• Description of the task: Below are records. Find each line in them that holds the word "autoridades" and copy it.
#### Available data ####
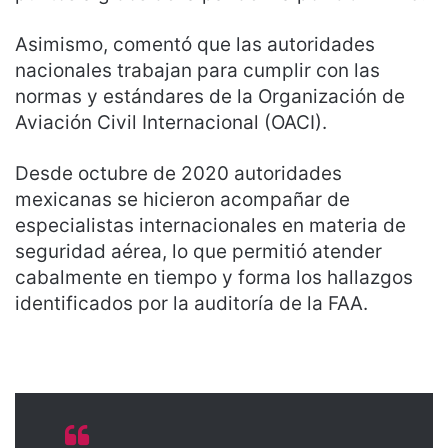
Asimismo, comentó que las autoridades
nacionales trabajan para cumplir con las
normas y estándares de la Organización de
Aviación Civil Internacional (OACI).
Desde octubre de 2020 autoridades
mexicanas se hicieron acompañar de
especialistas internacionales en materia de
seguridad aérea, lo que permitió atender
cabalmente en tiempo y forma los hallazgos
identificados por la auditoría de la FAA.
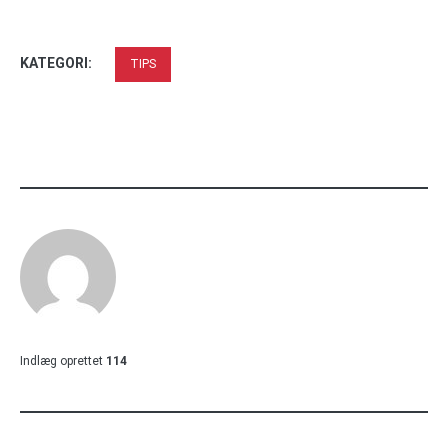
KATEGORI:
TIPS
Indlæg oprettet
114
####
#### Available data ####
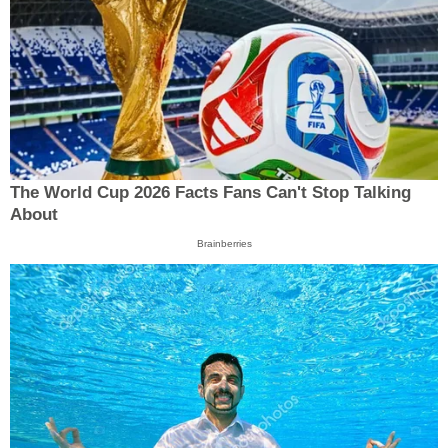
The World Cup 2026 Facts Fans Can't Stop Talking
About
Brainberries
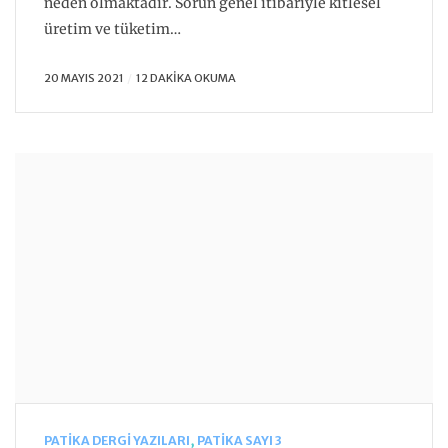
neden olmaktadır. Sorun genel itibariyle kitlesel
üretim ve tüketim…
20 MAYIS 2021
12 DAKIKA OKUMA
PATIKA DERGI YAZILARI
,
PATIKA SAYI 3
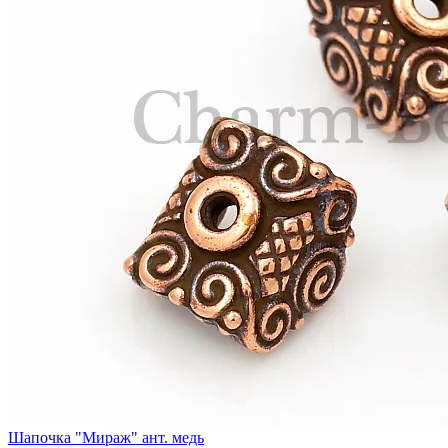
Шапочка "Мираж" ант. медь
####
• Written answer:
Asimismo, comentó que las autoridades
Desde octubre de 2020 autoridades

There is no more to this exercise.